U.S. user counts exploded in 2020, with Klarna reporting a 106% increase to 11 million, Afterpay a 261% jump to 6.5 million, and Affirm a 63% rise to 3.9 million. That kind of growth has attracted investors. Equity funding for the business reached $1.47 billion on 20 deals last year, up from $106 million on five deals in 2016, according to CBInsights.

While banks and card issuers have offered point-of-sale financing for years, the new, non-traditional approach is proving more attractive. The BNPL players “have acquired customers and merchants over the past few years by prioritizing changing customer preferences, flexible financing options, and cheaper fees or interest—areas where traditional banks, credit card issuers, and lenders fall short,” says the report.

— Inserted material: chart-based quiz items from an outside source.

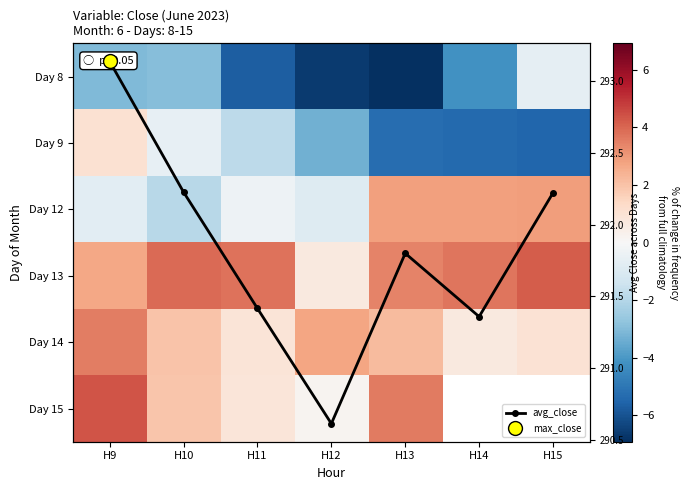

At which label does avg_close first exceed 291?

H9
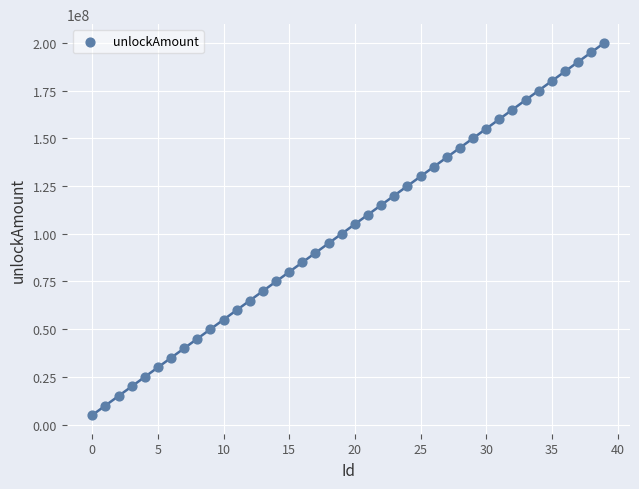

What is the range of Y values (max minus min)?

195000000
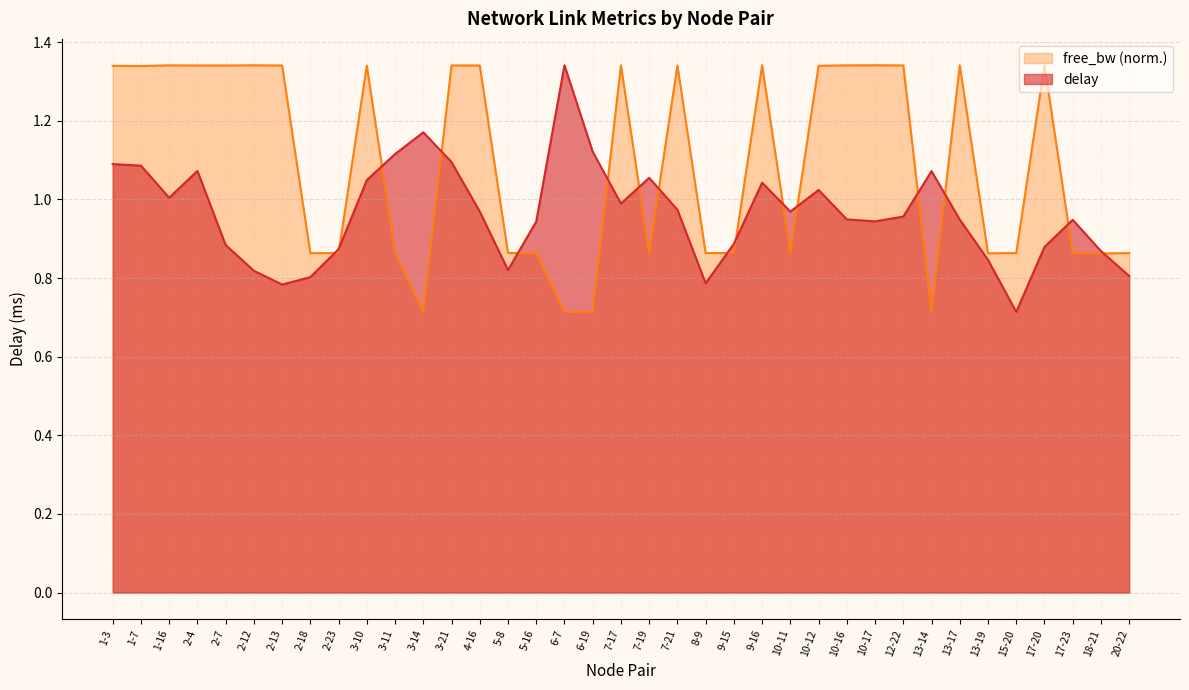

The value of delay at 2-12 is 1.1. True or false?

False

BNPL essentially revives the old concept of layaway plans and gives it a modern gloss, with the exception that consumers get to receive the goods immediately, paying for them in equal installments over a relatively short time span.

But the method’s rapid growth is sparking a reaction from long-time networks and processors in the payments business. “Incumbent payment facilitators (including payment networks, gateways, and digital wallets) and card issuers (including banks) see BNPL as a growing threat to existing businesses,” the report notes. “Visa and Mastercard—two of the most dominant payment networks—have both partnered with or acquired companies to grow their BNPL capabilities.”

The big move from Visa in this market came in 2019, with the announcement of installment-payment APIs. The APIs became available early last year. Also in 2019, Mastercard acquired Vyze Inc., a point-of-sale installment lender in Austin, Texas.

But in a sense, as networks, Visa and Mastercard can’t lose as BNPL continues to grow. “For every transaction that BNPL players facilitate, they forfeit a portion of fees to the incumbents for processing and clearing,” the CBInsights report notes.